Galen Erso's holographic message to his daughter is powerful stuff. Jyn's scenes with Saw are too brief to have the same power, but I appreciate how Saw's death is handled. He'd only slow Jyn down. Saw looks death in the face, knowing he did what he could. It's a nice bit of foreshadowing for where the film ends up.
Friday, December 16, 2016
No, it's not the best Star Wars movie since Empire Strikes Back. But it's pretty darn close and pretty darn good.
Rogue One feels manufactured, even if it was manufactured with love. I'm sure I'll warm to it more on repeat viewings. I walked out of Force Awakens the first time with frustrations (though fewer than I have with Rogue One), and I freakin' adore that movie now, warts and all.
My time is limited due to the holiday season, so I'll be jotting down thoughts over the weekend about Rogue One. Full spoilers ahead - so come back after you've seen the movie. And remember, there's no right way to enjoy Star Wars. These are my thoughts and they're gonna change with time. But here's where I am now with this messy but riveting entry in the series. Please feel free to leave a comment or engage with me on Twitter.
* Holy shit, the ending. They went for it. I'm curious what the backlash from parents with younger kids will be. Rogue One may join the infamous list of films - like Dune and Batman Returns - aimed at kids that are so not for kids. I'm not letting my young son anywhere near this movie for a long time. More thoughts on the ending to come.
* Well, one more thought right now. On the whole, it's the right ending.
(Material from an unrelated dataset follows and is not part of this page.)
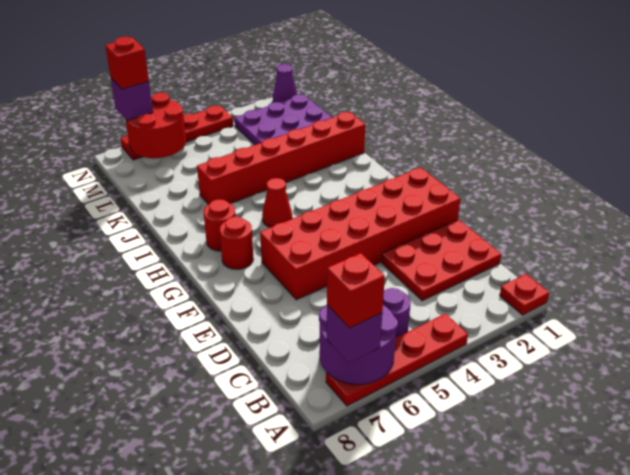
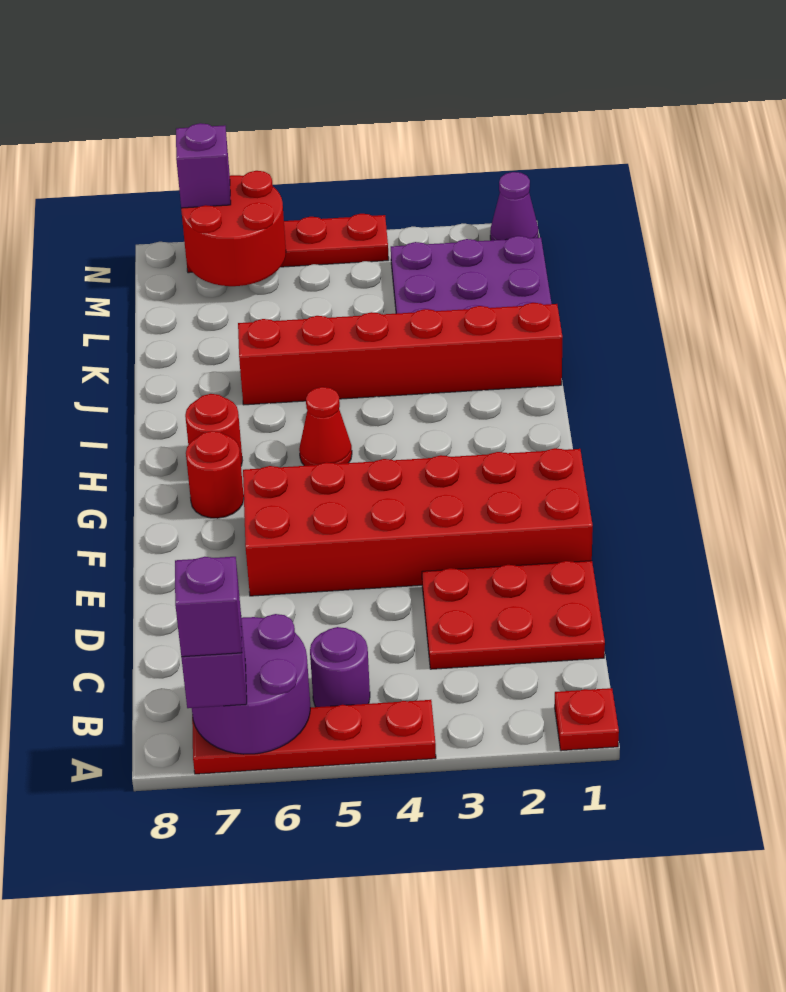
red brick A7 level 4 -> purple brick A7 level 4
red brick N7 level 4 -> none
* Although offering no surprises, the opening sequence - where a young Jyn Erso is orphaned - is still tense. A real rough opening. From the start, this film is visually and tonally different. The writing also differs from previous installments. Not bad different - but these characters and their voices didn't come from George Lucas or Lawrence Kasdan. The dialogue is punchy and lean. There's little of the bantering we expect from Star Wars. And it works.
* These characters truly feel new, but they still fit comfortably into the Star Wars universe.
* It's amazing how little footage from the teaser trailer (above) is in the final movie.
* Not sure we'll ever know how the story changed with reshoots, but I'm guessing the focus was on Jyn's backstory and character arc. In the movie we got, she is a criminal - but she's just trying to get by. My guess is she was a harder character at the start, much more morally complex. The issue probably wasn't about softening her but making sure she was a counterpoint to Cassian Andor, who does the Rebellion's dirty work.
* The teaser trailer plays like she's a hostage of the Rebellion. Was the relationship with her father not clear at first and they saw her as a potential threat? If that was the case, I can see audiences - especially casual viewers - having mixed feelings about the Rebellion, especially if this scene still took place after Cassian shooting a fellow conspirator in the back.
* I bet Jyn originally left Saw Gerrera, not the other way. The idea of her being orphaned twice works, but it feels a little... Disney. Lucasfilm most likely wanted us to think the choices she made were the only choices available to her.
* Oh man, we're gonna get to Saw Gerrera. By far the messiest part of the movie. More tomorrow.